Pour arriver au résultat, qui est de permettre à la population libyenne d'affirmer ses droits et de mettre en œuvre une véritable démocratie dans une Libye nouvelle, nous agissons d'abord par la pression militaire.
Nous avons décidé de continuer – parce que c'est, hélas ! le seul langage que comprend Kadhafi –, avec l'intensification des frappes aériennes, dans le souci de respecter le cadre de la résolution 1973 et donc de ne frapper que des cibles militaires comme cela a été le cas lors de la dernière frappe sur Tripoli.
Nous accentuons aussi la mise en œuvre des sanctions, mais nous sommes bien conscients que, au-delà de l'intervention militaire, seule la solution politique permettra de déboucher sur une issue durable.

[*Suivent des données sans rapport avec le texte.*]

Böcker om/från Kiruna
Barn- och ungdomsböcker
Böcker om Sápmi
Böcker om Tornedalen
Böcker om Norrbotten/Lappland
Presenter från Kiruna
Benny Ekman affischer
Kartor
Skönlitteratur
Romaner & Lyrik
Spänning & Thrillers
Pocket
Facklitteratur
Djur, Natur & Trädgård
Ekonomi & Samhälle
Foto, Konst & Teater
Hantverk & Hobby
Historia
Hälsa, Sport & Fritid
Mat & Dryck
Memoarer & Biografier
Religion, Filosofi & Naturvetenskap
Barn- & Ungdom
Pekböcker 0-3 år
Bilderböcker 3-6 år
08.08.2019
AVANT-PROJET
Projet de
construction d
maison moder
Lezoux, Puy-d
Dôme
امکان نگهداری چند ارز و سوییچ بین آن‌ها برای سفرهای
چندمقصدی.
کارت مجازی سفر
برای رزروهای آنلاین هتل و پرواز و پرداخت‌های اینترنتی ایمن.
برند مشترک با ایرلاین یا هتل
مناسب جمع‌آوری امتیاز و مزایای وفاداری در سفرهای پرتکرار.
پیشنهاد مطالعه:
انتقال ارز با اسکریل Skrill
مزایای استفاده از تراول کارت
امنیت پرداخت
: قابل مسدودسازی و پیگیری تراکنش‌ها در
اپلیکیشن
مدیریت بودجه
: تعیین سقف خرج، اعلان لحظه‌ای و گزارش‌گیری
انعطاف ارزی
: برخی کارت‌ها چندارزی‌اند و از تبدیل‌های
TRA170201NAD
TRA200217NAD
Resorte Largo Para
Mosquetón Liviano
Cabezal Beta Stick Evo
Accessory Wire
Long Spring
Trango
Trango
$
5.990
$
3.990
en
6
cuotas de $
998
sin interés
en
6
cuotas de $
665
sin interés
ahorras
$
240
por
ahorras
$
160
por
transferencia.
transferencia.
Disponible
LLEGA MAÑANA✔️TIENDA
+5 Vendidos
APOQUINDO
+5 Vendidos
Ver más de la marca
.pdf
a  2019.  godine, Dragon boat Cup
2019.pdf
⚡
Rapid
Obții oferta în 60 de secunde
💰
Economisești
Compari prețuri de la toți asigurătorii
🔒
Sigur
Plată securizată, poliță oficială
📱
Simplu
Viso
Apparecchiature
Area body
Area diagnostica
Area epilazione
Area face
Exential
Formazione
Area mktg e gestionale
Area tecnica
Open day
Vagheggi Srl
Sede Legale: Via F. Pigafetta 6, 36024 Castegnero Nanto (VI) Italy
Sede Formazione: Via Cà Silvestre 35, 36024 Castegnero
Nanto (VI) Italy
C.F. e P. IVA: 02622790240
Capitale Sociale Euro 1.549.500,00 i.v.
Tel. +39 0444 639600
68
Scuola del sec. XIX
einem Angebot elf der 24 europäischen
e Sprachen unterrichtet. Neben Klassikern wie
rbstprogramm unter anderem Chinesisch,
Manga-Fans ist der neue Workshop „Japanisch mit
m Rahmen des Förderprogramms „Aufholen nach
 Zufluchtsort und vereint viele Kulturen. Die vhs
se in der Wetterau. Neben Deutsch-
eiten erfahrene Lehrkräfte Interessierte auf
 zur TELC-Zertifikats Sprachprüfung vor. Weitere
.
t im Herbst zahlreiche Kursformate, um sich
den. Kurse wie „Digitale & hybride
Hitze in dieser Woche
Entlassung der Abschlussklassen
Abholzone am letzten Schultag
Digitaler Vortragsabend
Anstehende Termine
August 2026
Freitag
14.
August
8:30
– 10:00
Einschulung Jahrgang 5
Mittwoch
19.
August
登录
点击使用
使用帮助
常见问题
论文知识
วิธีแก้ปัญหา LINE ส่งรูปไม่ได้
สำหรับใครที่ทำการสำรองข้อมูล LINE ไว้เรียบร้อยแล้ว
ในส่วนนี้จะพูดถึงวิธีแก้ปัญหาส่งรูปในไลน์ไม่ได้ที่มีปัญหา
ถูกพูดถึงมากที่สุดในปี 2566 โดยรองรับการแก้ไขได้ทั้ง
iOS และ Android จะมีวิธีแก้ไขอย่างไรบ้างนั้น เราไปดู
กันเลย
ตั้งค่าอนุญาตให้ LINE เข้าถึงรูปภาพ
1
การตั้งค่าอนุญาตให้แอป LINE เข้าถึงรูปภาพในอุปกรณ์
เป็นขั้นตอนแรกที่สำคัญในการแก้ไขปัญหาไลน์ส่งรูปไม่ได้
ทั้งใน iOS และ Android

C'est la raison pour laquelle nous travaillons à un cessez-le-feu qui en soit un, et surtout à la recherche d'un dialogue politique entre les différents acteurs : d'abord le Conseil national de transition, que nous essayons de renforcer, mais aussi d'autres acteurs, en particulier ceux qui, à Tripoli, auront compris qu'il n'y a d'avenir ni pour eux ni pour la Libye en restant solidaires de Kadhafi.
Tel sera l'objet de la réunion du prochain groupe de contact qui se tiendra à Rome jeudi prochain. Nous allons en particulier travailler à un mécanisme financier qui permette d'aider le Conseil national de transition, mais aussi d'ouvrir la voie à ce grand dialogue national afin, je l'espère, de parvenir à une solution politique démocratique.
M. le président. La parole est à M. André Trillard, pour la réplique.
M. André Trillard. Monsieur le ministre d'État, je rappelle que ce mouvement pour la liberté a ébranlé nos certitudes selon lesquelles les régimes autoritaires étaient un mal inévitable pour contrer la montée de l'islamisme.
Sachons qu'il existe d'autres voies qu'un choix binaire entre un « tyran laïc, pare-feu des extrémistes », et « une république islamique ». La relation de confiance qui s'instaurera entre la France et les pays en marche vers la liberté dépendra largement de notre capacité à comprendre les formes que prendra ce cheminement, à les accepter et à leur témoigner notre intérêt en soutenant ce mouvement qui me paraît ô combien profitable pour tous.